This week the NHS reported on a study on the benefits of overweight adults going vegan in order to help prevent them from developing type 2 diabetes.
The research, conducted in the US, investigated the effects of a plant-based diet on a group of overweight people compared with a group who continued to eat their usual food.
The group who followed the plant-based vegan diet had a reduction in fat levels and Body Mass Index (BMI). The vegan group also showed improvements in beta-cell function, which helps regulate blood insulin levels. Deterioration of the beta cells is often linked with the onset of type 2 diabetes.
“Diabetes is the fastest growing health threat of our times and an urgent public health issue. If nothing changes, it is estimated that over five million people in the UK will have diabetes.” (Diabetes UK).
Experts believe the reasons behind a vegan diet being so beneficial in reducing the onset of type 2 diabetes is due to it being lower in fat and sugar.

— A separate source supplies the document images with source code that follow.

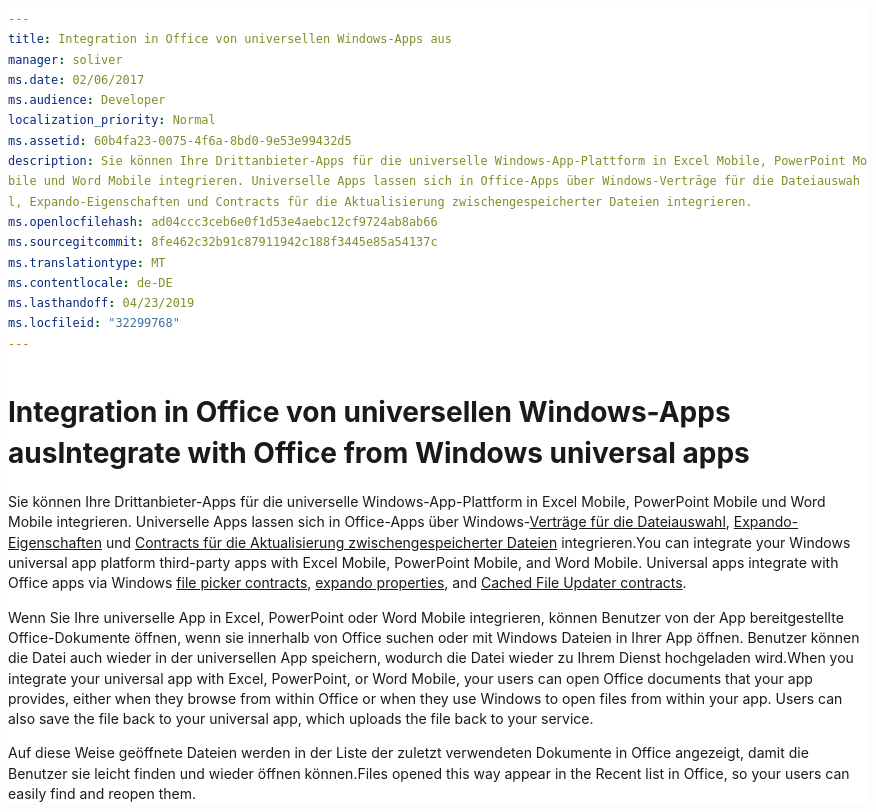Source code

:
 ```yaml
---
title: Integration in Office von universellen Windows-Apps aus
manager: soliver
ms.date: 02/06/2017
ms.audience: Developer
localization_priority: Normal
ms.assetid: 60b4fa23-0075-4f6a-8bd0-9e53e99432d5
description: Sie können Ihre Drittanbieter-Apps für die universelle Windows-App-Plattform in Excel Mobile, PowerPoint Mobile und Word Mobile integrieren. Universelle Apps lassen sich in Office-Apps über Windows-Verträge für die Dateiauswahl, Expando-Eigenschaften und Contracts für die Aktualisierung zwischengespeicherter Dateien integrieren.
ms.openlocfilehash: ad04ccc3ceb6e0f1d53e4aebc12cf9724ab8ab66
ms.sourcegitcommit: 8fe462c32b91c87911942c188f3445e85a54137c
ms.translationtype: MT
ms.contentlocale: de-DE
ms.lasthandoff: 04/23/2019
ms.locfileid: "32299768"
---
```

# <a name="integrate-with-office-from-windows-universal-apps"></a><span data-ttu-id="d94f3-104">Integration in Office von universellen Windows-Apps aus</span><span class="sxs-lookup"><span data-stu-id="d94f3-104">Integrate with Office from Windows universal apps</span></span>

<span data-ttu-id="d94f3-p102">Sie können Ihre Drittanbieter-Apps für die universelle Windows-App-Plattform in Excel Mobile, PowerPoint Mobile und Word Mobile integrieren. Universelle Apps lassen sich in Office-Apps über Windows-[Verträge für die Dateiauswahl](https://msdn.microsoft.com/library/windows/apps/hh465174.aspx), [Expando-Eigenschaften](https://msdn.microsoft.com/library/windows/apps/xaml/hh770655.aspx) und [Contracts für die Aktualisierung zwischengespeicherter Dateien](https://msdn.microsoft.com/library/windows/apps/windows.storage.provider.cachedfileupdater.aspx) integrieren.</span><span class="sxs-lookup"><span data-stu-id="d94f3-p102">You can integrate your Windows universal app platform third-party apps with Excel Mobile, PowerPoint Mobile, and Word Mobile. Universal apps integrate with Office apps via Windows [file picker contracts](https://msdn.microsoft.com/library/windows/apps/hh465174.aspx), [expando properties](https://msdn.microsoft.com/library/windows/apps/xaml/hh770655.aspx), and [Cached File Updater contracts](https://msdn.microsoft.com/library/windows/apps/windows.storage.provider.cachedfileupdater.aspx).</span></span>
  
<span data-ttu-id="d94f3-p103">Wenn Sie Ihre universelle App in Excel, PowerPoint oder Word Mobile integrieren, können Benutzer von der App bereitgestellte Office-Dokumente öffnen, wenn sie innerhalb von Office suchen oder mit Windows Dateien in Ihrer App öffnen. Benutzer können die Datei auch wieder in der universellen App speichern, wodurch die Datei wieder zu Ihrem Dienst hochgeladen wird.</span><span class="sxs-lookup"><span data-stu-id="d94f3-p103">When you integrate your universal app with Excel, PowerPoint, or Word Mobile, your users can open Office documents that your app provides, either when they browse from within Office or when they use Windows to open files from within your app. Users can also save the file back to your universal app, which uploads the file back to your service.</span></span>
  
<span data-ttu-id="d94f3-109">Auf diese Weise geöffnete Dateien werden in der Liste der zuletzt verwendeten Dokumente in Office angezeigt, damit die Benutzer sie leicht finden und wieder öffnen können.</span><span class="sxs-lookup"><span data-stu-id="d94f3-109">Files opened this way appear in the Recent list in Office, so your users can easily find and reopen them.</span></span>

The study was originally reported in the Mail Online, but vegans around the UK will be relieved to hear that the NHS are finally coming round to the benefits of people eating plant-based foods as part of a healthy diet. NHS Choices even commented “The challenge is getting people to stick to these diets…”
Recent studies have also shown that Brits are consuming plant-based foods more than ever with one in four meals being either vegetarian or vegan.
Is the problem getting people to stick to a plant-based diet? Or that people don’t know about the benefits of a plant-based diet? Do we rely on mainstream media and NHS to tell us what’s healthy and what’s not?